NEW YORK – Hospital chain Tenet Healthcare Corp. will combine its outpatient surgery centers with closely held United Surgical Partners International Inc. in a joint venture, expanding its bet on facilities that are becoming more popular with patients.
Tenet will contribute 44 free-standing surgery centers and 20 imaging locations, while USPI, owned by private-equity firm Welsh Carson Anderson & Stowe, will add 202 ambulatory surgery centers and 16 surgical hospitals, the companies said Monday in a statement. Tenet will pay about $425 million in cash to Welsh Carson, they said. Tenet will own 50.1 percent of the venture and have an option to buy Welsh Carson's remaining stake over five years.
The transaction helps Tenet gain a bigger foothold in outpatient surgical clinics, which can be more profitable than hospitals because they focus on routine operations that can be managed efficiently, like orthopedic or oral surgery. Separately, Dallas-based Tenet agreed to buy a British hospital operator, Aspen Healthcare Ltd., from Welsh Carson for about $215 million in cash.
Tenet had 210 outpatient facilities, including surgery centers and other types, at the end of last year, up from 183 in 2013.
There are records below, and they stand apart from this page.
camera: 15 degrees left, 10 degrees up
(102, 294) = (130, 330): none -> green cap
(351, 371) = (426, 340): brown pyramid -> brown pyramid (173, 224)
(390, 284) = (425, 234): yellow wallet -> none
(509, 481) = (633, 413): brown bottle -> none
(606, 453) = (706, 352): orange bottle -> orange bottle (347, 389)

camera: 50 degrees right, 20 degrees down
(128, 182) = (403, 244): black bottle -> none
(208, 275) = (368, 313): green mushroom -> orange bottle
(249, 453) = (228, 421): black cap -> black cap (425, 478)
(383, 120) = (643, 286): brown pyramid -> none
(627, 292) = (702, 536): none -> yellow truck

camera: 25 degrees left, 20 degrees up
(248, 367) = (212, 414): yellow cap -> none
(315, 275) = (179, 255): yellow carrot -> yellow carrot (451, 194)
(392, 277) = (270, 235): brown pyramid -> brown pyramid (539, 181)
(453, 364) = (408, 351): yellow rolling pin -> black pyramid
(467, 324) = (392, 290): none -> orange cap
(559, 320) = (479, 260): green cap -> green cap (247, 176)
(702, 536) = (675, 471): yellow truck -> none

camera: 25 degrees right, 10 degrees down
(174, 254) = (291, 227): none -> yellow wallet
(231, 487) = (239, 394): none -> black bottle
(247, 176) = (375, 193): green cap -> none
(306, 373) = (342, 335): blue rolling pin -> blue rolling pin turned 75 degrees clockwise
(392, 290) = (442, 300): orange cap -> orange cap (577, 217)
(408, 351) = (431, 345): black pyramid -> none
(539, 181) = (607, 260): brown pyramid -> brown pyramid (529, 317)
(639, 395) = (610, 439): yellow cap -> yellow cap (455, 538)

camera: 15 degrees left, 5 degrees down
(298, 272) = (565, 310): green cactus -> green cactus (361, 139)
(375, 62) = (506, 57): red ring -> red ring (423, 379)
Ambulatory surgery centers have benefited as patients and insurers seek more convenient, less costly treatment outside of traditional hospitals. The centers tend to cost less because they have fewer overhead expenses and wait times are shorter, encouraging insurance companies and doctors to recommend them more frequently.
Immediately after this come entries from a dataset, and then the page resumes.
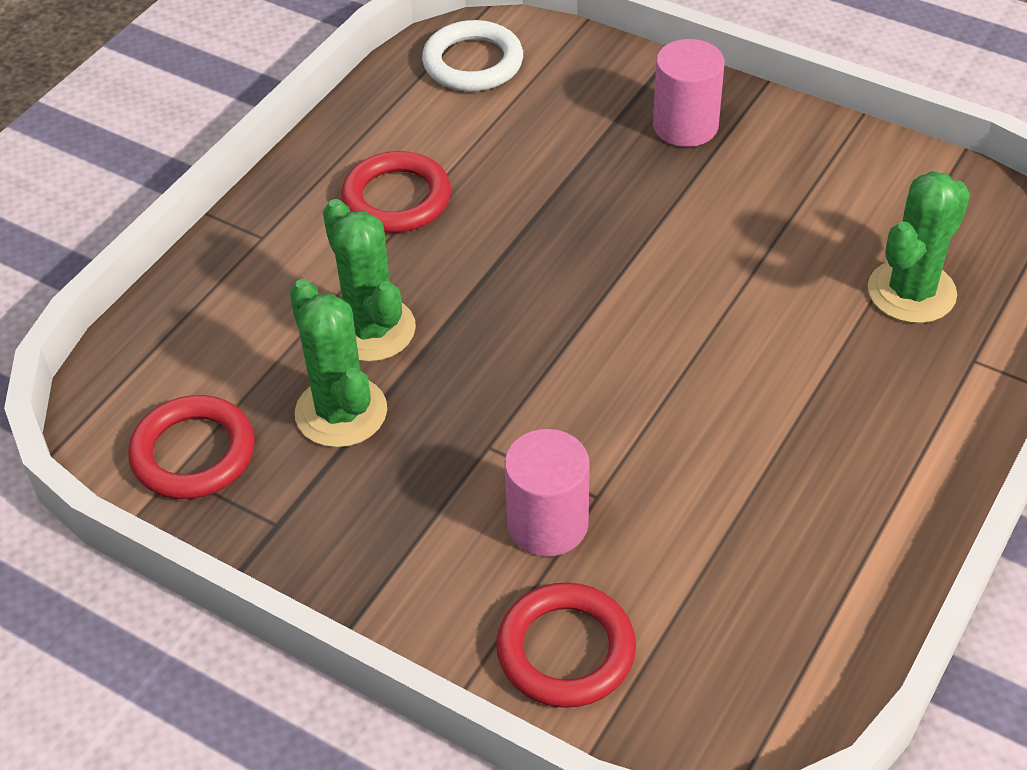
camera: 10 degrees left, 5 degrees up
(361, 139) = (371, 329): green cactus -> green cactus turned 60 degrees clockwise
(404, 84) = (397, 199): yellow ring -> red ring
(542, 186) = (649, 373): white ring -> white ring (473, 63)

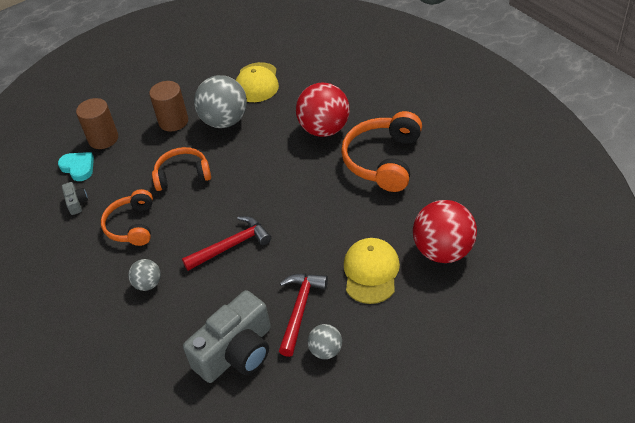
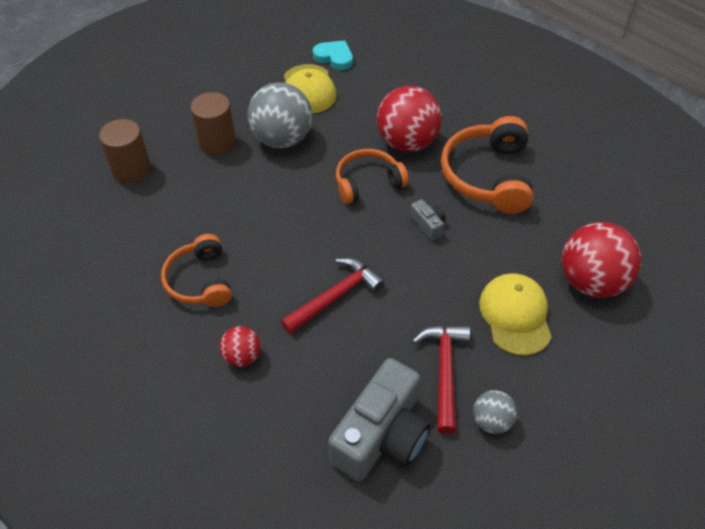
camera: 15 degrees left, 5 degrees up
(76, 203) = (118, 256): grey camera -> grey camera (428, 225)
(78, 167) = (108, 209): turquoise heart -> turquoise heart (334, 57)
(148, 284) = (242, 356): grey ball -> red ball
(182, 175) = (248, 210): orange headphones -> orange headphones (367, 182)

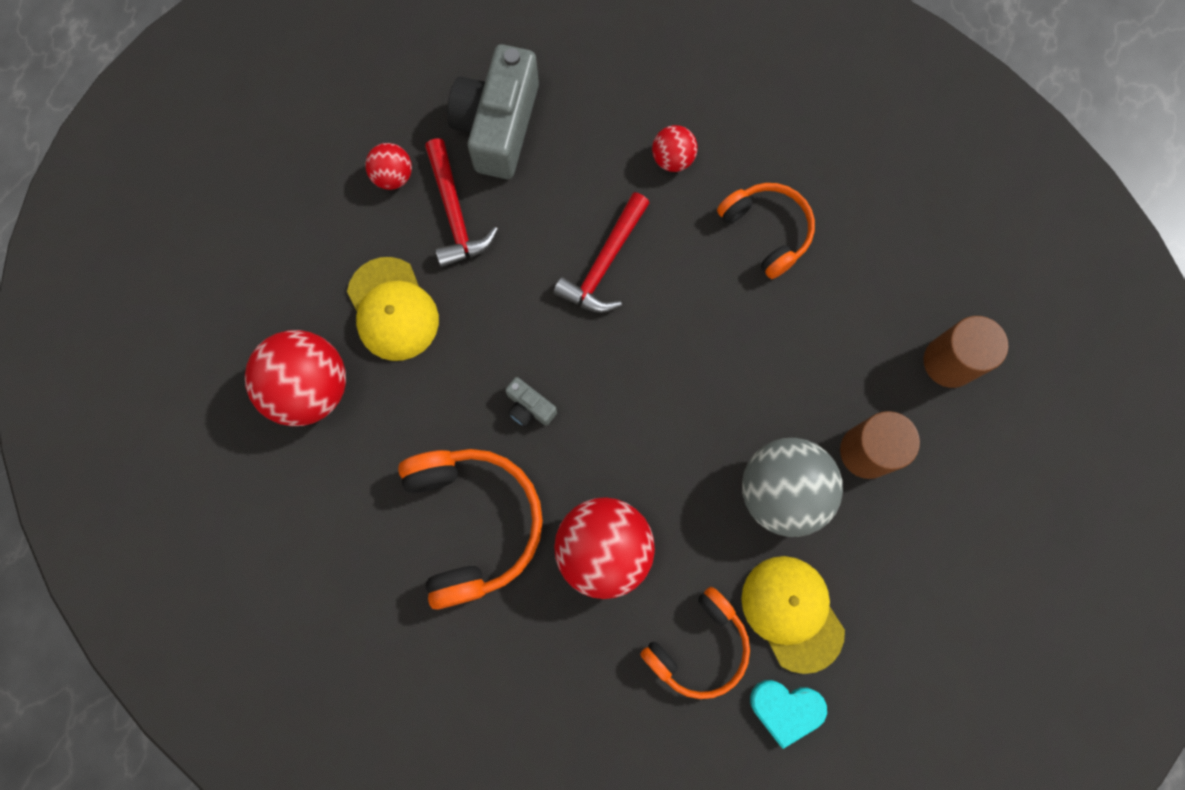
camera: 160 degrees right, 25 degrees up
(367, 182) = (631, 452): orange headphones -> orange headphones (699, 647)
(491, 421) = (393, 176): grey ball -> red ball

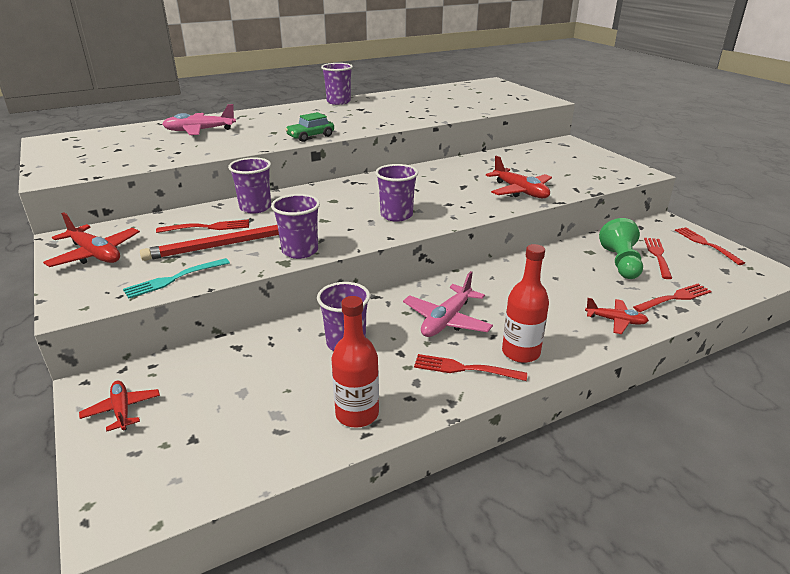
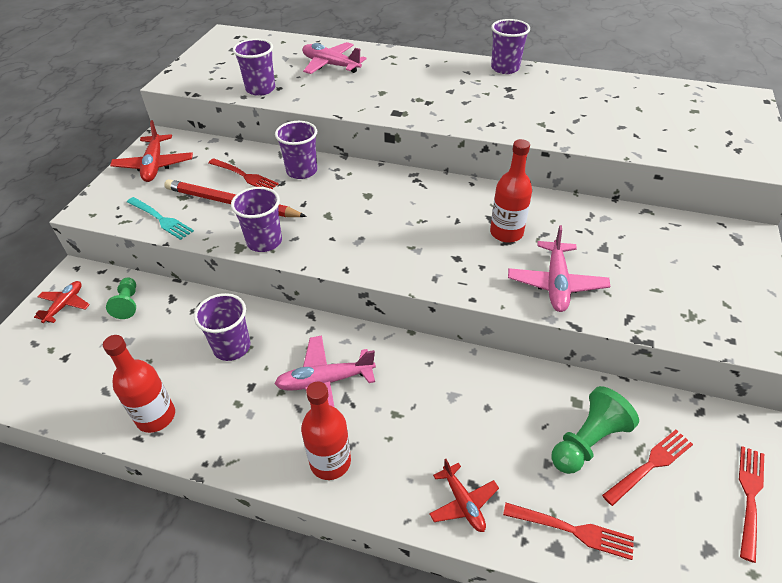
camera: 45 degrees right, 15 degrees up
(174, 279) = (161, 219): turquoise fork -> turquoise fork turned 150 degrees counterclockwise
(196, 372) = (128, 304): none -> green pawn
(310, 136) = (402, 113): green car -> none
(396, 215) = (389, 245): purple cup -> purple cup (260, 89)
(455, 183) = (506, 233): none -> red bottle
(464, 369) = (269, 440): red fork -> none
(520, 191) = (556, 283): red plane -> pink plane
The centers also perform administrative functions for the doctors, such as negotiating more favorable reimbursement rates on an in-network basis with health insurers, according to a 2013 report by Moody's Investors Service Inc. Larger centers can also provide their physicians with more time to see patients and are better able to accommodate physician schedules than a typical hospital, Moody's said in the report.